I grate and cook a bar of Fels Naptha with 1/2 gallon of water and it thickens. I then cut it 50% it still thickens too much. How much should I cut it so it will pump through a soap dispenser? What am I doing wrong.

Thanks


----------



## linn (Jul 19, 2005)

I think you will find the mixture with Fels Naptha is more gel-like and probably will need to be mixed before using. I have never used it through a pump dispenser.


----------



## hismrsfinnegan (Sep 9, 2012)

I can't get my laundry detergent to come out of the pump dispenser right, sprays everywhere (leading to a clean laundry room). I am now asking my friends to save me laundry detergent jugs, and in the meantime, I had one on hand, my husband had two gallon anti freeze jugs WASHED OUT SO WELL SINCE WE WERE PUTTING GALLONS OF WATER FROM THEM IN THE CAR EVERY DAY FOR WEEKS! But I am still going to get more laundry detergent jugs after looking into a container with a spigot on it at the supermarket yesterday for $12+ Sorry, it didn't cost me $10- to make 5 gal. of laundry detergent that when diluted by half makes 10 gal. or enough for a year for my small family! I am FINALLY getting cheap!

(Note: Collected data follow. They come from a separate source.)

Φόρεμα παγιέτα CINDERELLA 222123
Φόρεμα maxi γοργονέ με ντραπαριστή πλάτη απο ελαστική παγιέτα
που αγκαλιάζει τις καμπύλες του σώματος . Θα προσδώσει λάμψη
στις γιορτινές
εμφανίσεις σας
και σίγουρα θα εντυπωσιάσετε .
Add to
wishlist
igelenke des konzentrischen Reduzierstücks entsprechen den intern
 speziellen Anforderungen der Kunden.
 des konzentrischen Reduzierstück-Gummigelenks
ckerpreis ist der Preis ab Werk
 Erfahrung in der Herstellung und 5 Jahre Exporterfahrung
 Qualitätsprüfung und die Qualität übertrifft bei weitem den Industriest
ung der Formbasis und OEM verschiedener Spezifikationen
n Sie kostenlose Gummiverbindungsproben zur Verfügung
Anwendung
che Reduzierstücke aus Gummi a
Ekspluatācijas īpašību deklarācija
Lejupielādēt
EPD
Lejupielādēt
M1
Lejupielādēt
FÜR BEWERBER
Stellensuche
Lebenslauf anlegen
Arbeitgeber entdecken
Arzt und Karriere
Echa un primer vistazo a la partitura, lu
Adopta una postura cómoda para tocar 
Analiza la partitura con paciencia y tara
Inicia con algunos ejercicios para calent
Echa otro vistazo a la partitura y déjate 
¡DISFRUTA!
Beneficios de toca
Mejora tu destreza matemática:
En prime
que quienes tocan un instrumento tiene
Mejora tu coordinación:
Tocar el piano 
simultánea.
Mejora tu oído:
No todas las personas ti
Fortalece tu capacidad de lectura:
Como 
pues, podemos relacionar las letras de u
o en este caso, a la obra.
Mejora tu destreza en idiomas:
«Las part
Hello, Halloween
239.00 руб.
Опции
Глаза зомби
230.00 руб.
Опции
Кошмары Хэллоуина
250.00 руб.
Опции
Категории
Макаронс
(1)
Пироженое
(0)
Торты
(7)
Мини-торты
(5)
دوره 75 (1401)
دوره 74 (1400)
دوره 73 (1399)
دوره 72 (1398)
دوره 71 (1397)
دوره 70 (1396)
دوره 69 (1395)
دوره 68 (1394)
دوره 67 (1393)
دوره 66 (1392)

and yes, Fels Naptha needs to be shaken each time before being used, and don't forget that after you melt it and mix the first batch, it still needs to be diluted by 50% AGAIN when using it as a laundry detergent. I keep one small jar just for stains though.


----------



## Packedready (Mar 29, 2011)

I am wondering if there is any other bar soap that doesn't need to be shaken, I want to make liquid soap. I use a scooper for the Fels Naptha to put it in the laundry.


----------



## linn (Jul 19, 2005)

I think all bar soap will work the same way. The mixture usually resembles, (please excuse the expression), "snot."


----------



## Packedready (Mar 29, 2011)

Thanks for all the answer's that is what I thought, I guess I will have to learn how to make liquid soap the real way!


----------



## lathermaker (May 7, 2010)

linn said:


> I think all bar soap will work the same way. The mixture usually resembles, (please excuse the expression), "snot."


LOL....you beat me to it!


----------